Surgical resection offers the only chance for cure with reported 5-year survival rates of 8% to 21% [3].
Tumors are considered unresectable when metastatic disease or local vascular invasion is present.
The vessels most often involved are the celiac trunk,
the hepatic artery and the superior mesenteric artery [1,
5].
MDCT has been widely accepted as the imaging technique of choice for the staging of pancreatic adenocarcinoma.
Despite the advent of endoscopic ultrasound,
computed tomography remains a mainstay of preoperative assessment [2,
7,
12].
However,
a significant number of patients are still incorrectly diagnosed as having resectable tumor on MDCT only to be unresectable at surgery.
The number of patients undergoing unnecessary laparotomies may vary between 21% and 44% [5,
9,
10].
The purpose of our study is to evaluate the ability of multi-detector computed tomography (MDCT) to assess vascular involvement in patients with pancreatic cancer.
Based on our study MDCT alone has been shown too inaccurate for the evaluation of resectability,
particularly in defining artery invasion.

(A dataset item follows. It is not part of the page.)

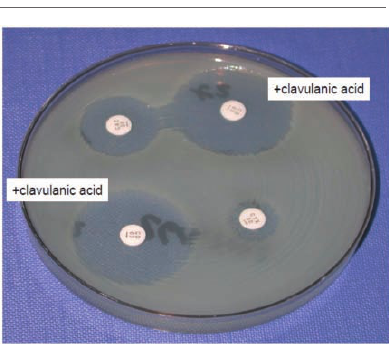
Figure 3. Combined Disk assay for detec- tion of extended spectrum beta lactamase. CTX, Cefotaxime; CAZ, Ceftazidime; CV, clavulanic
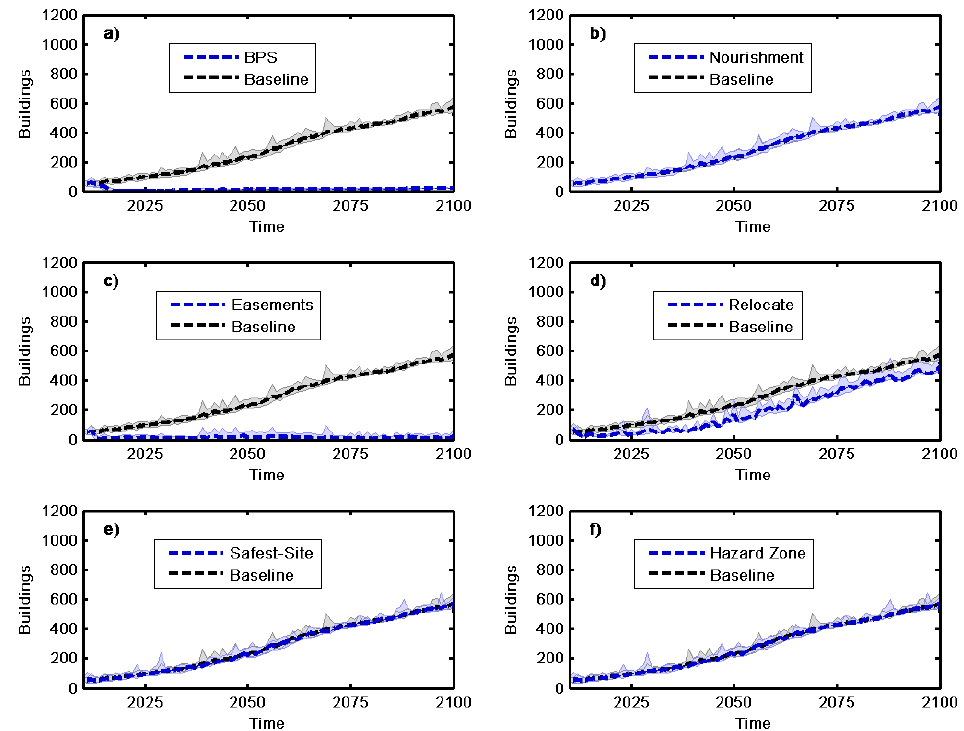
Figure 7. Number of buildings impacted by erosion through time under each of the six policy drivers (panels a – f ) compared to the baseline. Dashed lines indicate the decadal mean of all simulations. Bounds represent the minimum and maximum decadal means.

Patients with MDCT signs of major artery invasion (radiological absence of a fat plane between tumor and vessel,
wall irregularity,
vascular encasement >50%) turn out to have resectable tumors,
without vessel invasion at surgery.
Therefore it may be necessary to combine different diagnostic modalities or even include laparoscopic evaluation of vessel to tumor contact in the treatment algorithm of patients with suspected pancreatic cancer artery involvement.
Apparently,
surgical exploration with pathological examination remains the “gold standard” from the standpoint of vascular involvement for patients with pancreatic cancer.